■ TASK ■
Those lines of the following listing which contain the string "nose" should be returned.

■ RECORDED INFORMATION ■

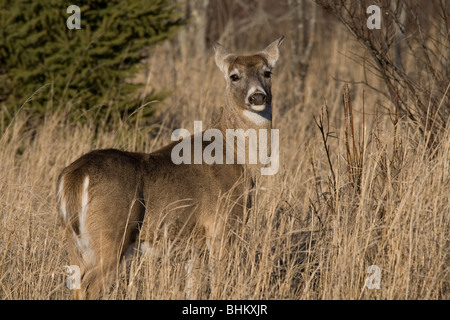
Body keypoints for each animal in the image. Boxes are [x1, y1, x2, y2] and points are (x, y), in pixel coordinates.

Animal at [55, 36, 282, 298]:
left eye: (267, 72)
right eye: (234, 75)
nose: (257, 96)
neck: (239, 157)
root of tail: (74, 175)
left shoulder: (195, 242)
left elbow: (193, 287)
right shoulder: (223, 224)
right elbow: (219, 281)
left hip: (74, 241)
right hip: (111, 234)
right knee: (89, 286)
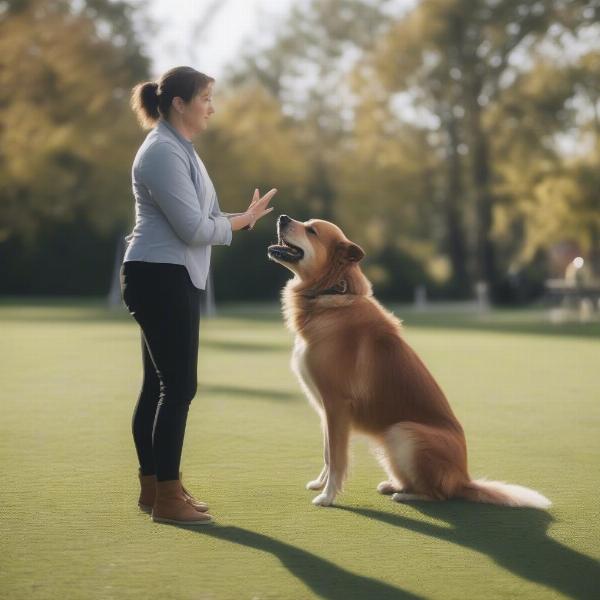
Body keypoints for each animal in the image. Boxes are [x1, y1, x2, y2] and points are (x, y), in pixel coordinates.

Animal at [270, 213, 552, 508]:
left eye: (311, 230)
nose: (282, 217)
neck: (330, 294)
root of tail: (463, 478)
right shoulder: (327, 411)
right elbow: (327, 453)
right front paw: (320, 484)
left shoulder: (337, 405)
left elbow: (336, 458)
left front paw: (327, 496)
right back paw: (393, 484)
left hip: (403, 432)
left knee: (439, 495)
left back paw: (405, 494)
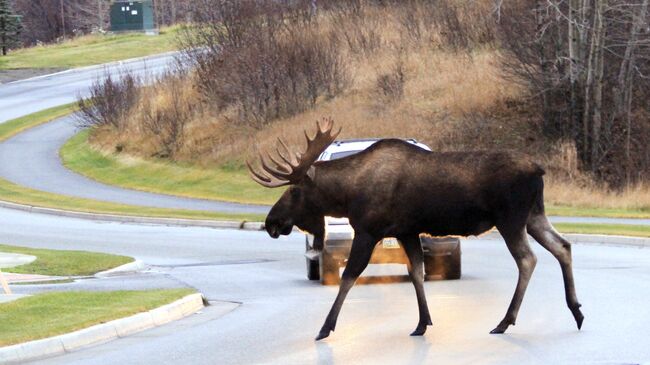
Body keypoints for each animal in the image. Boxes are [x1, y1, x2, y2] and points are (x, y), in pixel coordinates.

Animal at [247, 118, 584, 340]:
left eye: (294, 191)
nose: (271, 222)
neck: (347, 195)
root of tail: (539, 170)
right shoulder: (406, 230)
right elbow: (417, 273)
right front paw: (423, 323)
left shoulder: (369, 230)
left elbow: (349, 277)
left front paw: (324, 328)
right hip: (534, 215)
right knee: (562, 245)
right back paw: (577, 311)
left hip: (510, 219)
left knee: (528, 259)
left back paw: (505, 321)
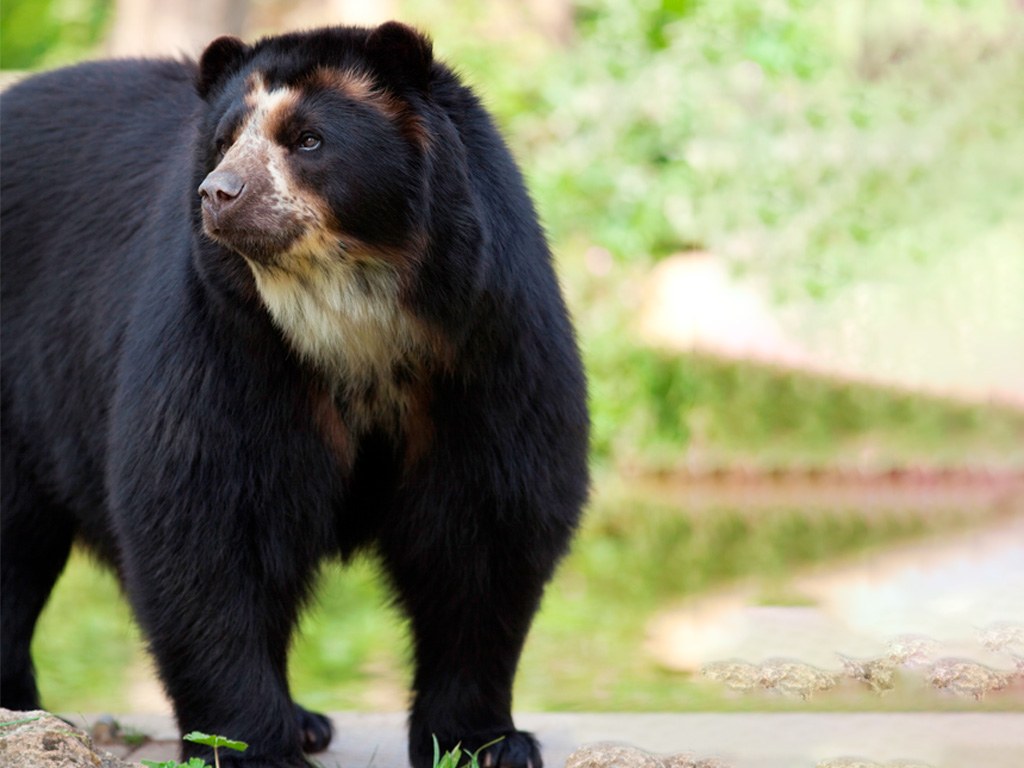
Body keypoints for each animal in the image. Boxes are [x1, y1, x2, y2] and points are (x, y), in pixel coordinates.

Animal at [0, 22, 588, 768]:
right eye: (224, 140)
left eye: (308, 139)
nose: (219, 193)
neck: (348, 312)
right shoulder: (229, 341)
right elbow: (206, 522)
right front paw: (254, 743)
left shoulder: (485, 344)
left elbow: (485, 526)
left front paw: (487, 741)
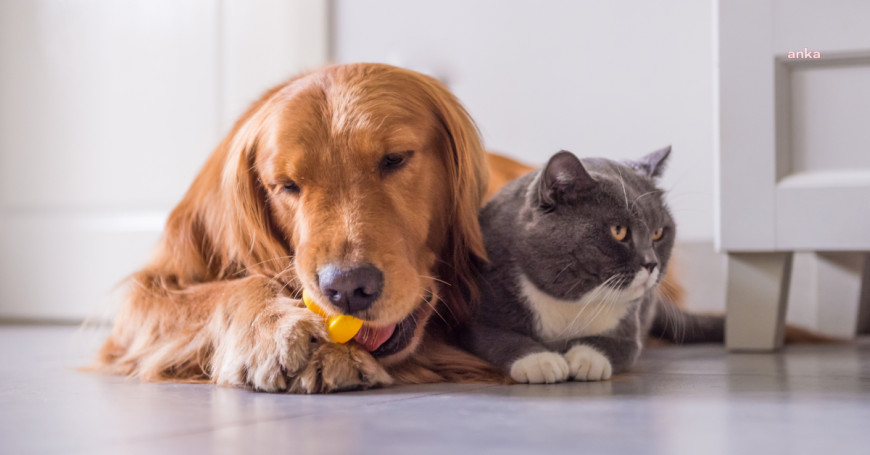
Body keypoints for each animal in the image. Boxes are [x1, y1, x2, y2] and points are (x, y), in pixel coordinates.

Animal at [460, 148, 724, 382]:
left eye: (658, 233)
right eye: (619, 231)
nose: (651, 263)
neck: (572, 303)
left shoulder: (630, 327)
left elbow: (618, 346)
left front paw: (586, 359)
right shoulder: (478, 316)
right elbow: (500, 338)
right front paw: (541, 361)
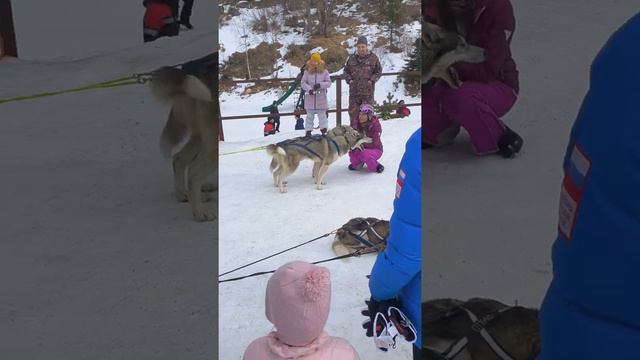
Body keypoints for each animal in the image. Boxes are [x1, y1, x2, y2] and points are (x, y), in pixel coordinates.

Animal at [149, 60, 219, 221]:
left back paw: (184, 194)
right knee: (194, 172)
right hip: (212, 142)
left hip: (201, 136)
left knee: (179, 159)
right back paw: (200, 213)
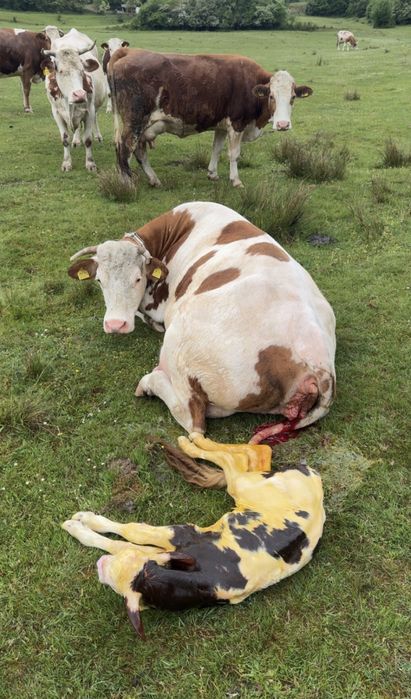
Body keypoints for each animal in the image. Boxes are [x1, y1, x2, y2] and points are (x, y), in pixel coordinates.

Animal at [41, 28, 107, 172]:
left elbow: (87, 139)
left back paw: (98, 136)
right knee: (77, 128)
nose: (80, 95)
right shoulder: (56, 113)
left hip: (95, 107)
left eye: (82, 70)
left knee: (95, 119)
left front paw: (90, 163)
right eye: (59, 71)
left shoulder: (89, 111)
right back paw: (76, 140)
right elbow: (65, 138)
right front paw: (66, 163)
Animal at [63, 433, 325, 638]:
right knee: (258, 452)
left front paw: (81, 522)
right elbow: (120, 543)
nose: (100, 565)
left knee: (238, 457)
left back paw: (192, 441)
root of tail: (314, 479)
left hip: (243, 486)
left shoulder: (181, 534)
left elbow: (132, 532)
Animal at [68, 201, 336, 443]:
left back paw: (149, 383)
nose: (115, 324)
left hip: (180, 343)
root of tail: (319, 365)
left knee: (194, 422)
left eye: (138, 278)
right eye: (99, 281)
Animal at [108, 49, 313, 187]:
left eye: (293, 98)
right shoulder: (237, 123)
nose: (283, 124)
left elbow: (216, 149)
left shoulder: (222, 126)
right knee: (125, 148)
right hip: (134, 121)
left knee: (139, 151)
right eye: (271, 96)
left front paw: (212, 174)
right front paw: (235, 180)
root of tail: (130, 52)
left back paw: (153, 179)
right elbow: (234, 154)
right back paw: (127, 184)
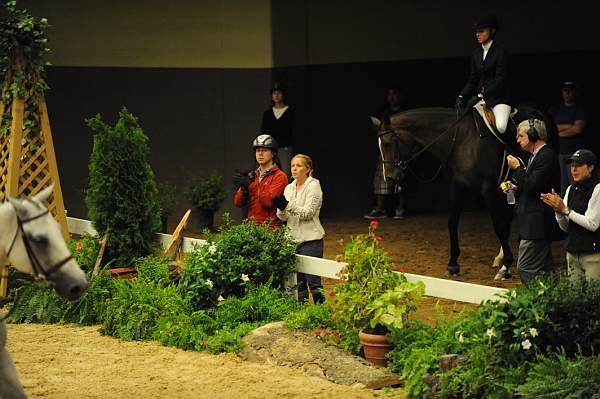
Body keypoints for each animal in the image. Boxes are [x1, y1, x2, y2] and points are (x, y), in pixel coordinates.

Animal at [372, 105, 552, 278]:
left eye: (387, 143)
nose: (389, 178)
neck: (461, 141)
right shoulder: (457, 186)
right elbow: (452, 222)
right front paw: (453, 264)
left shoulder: (488, 188)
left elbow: (498, 225)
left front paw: (506, 266)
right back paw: (500, 257)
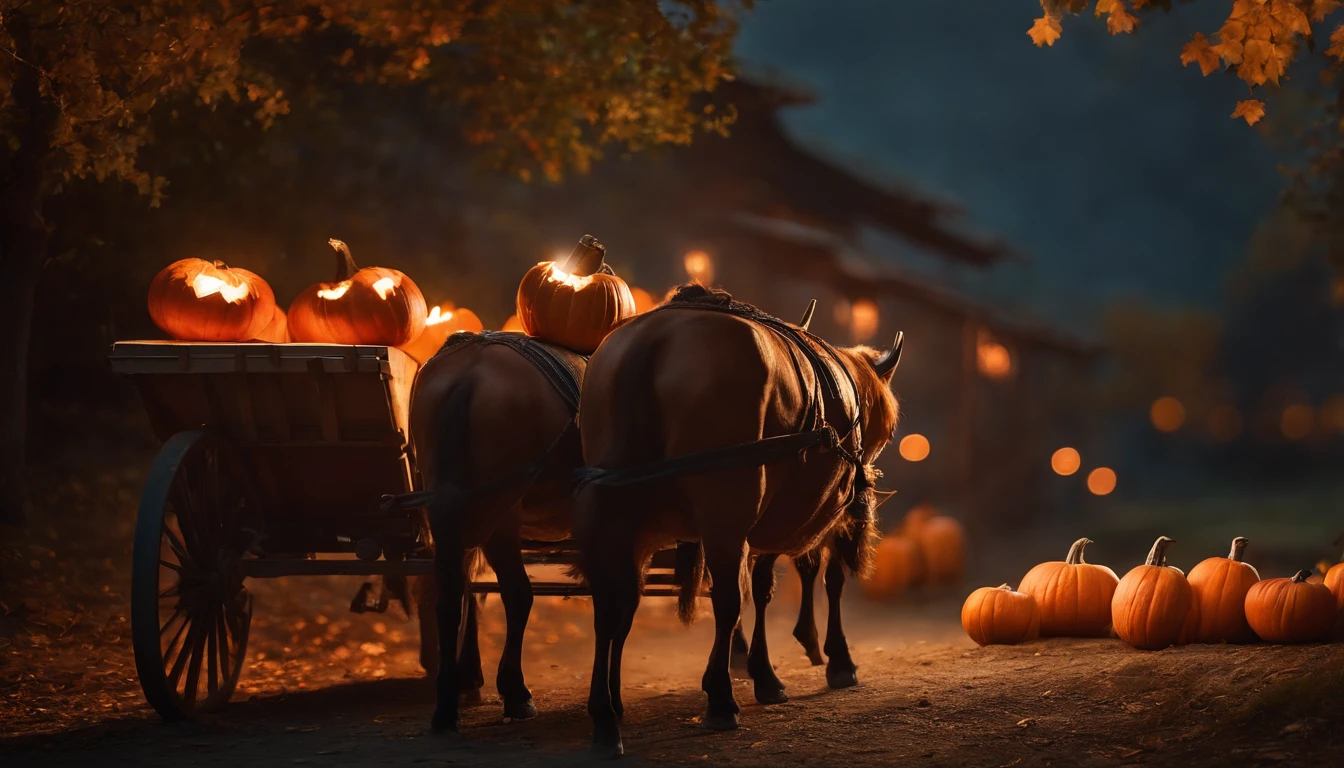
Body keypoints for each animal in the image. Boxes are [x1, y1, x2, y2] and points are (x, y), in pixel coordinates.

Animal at [403, 333, 583, 737]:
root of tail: (471, 372)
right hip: (502, 512)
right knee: (517, 595)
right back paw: (515, 692)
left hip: (449, 513)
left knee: (450, 596)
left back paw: (448, 704)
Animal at [572, 283, 897, 758]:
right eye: (886, 434)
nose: (867, 484)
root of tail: (650, 341)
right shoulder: (805, 518)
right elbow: (820, 580)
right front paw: (835, 658)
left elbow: (763, 588)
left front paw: (765, 671)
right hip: (724, 514)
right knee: (725, 601)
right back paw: (720, 698)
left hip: (618, 523)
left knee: (614, 607)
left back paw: (607, 712)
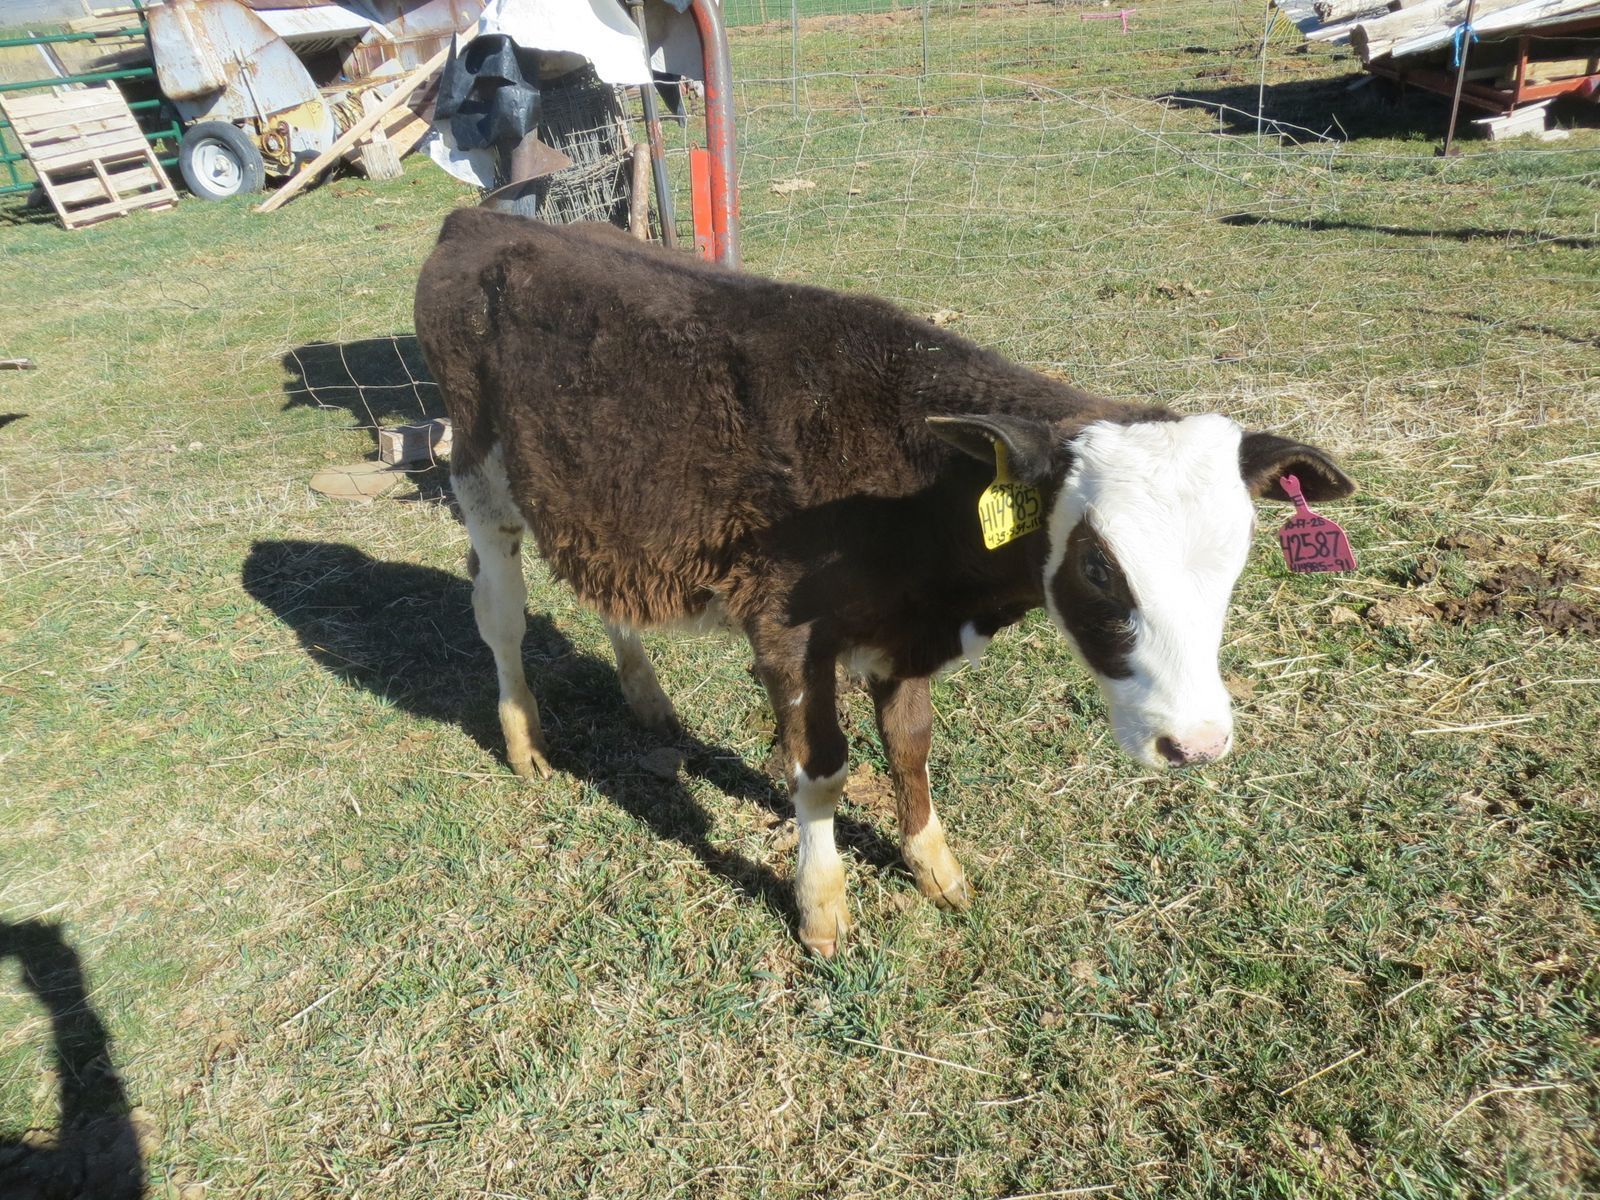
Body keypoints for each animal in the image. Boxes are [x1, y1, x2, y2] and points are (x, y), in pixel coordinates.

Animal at [414, 208, 1356, 955]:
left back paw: (648, 699)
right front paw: (821, 904)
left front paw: (933, 865)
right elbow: (825, 769)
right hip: (480, 477)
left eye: (1237, 554)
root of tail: (482, 218)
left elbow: (909, 746)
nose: (1197, 744)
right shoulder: (789, 633)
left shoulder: (903, 639)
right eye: (1097, 563)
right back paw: (524, 739)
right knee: (499, 613)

■ ANSWER SPACE ■
nose: (257, 96)
nose: (282, 217)
nose: (271, 222)
nose: (219, 193)
nose: (651, 263)
nose: (80, 95)
nose: (100, 565)
nose: (115, 324)
nose: (283, 124)
nose: (389, 178)
nose: (867, 484)
nose: (1197, 744)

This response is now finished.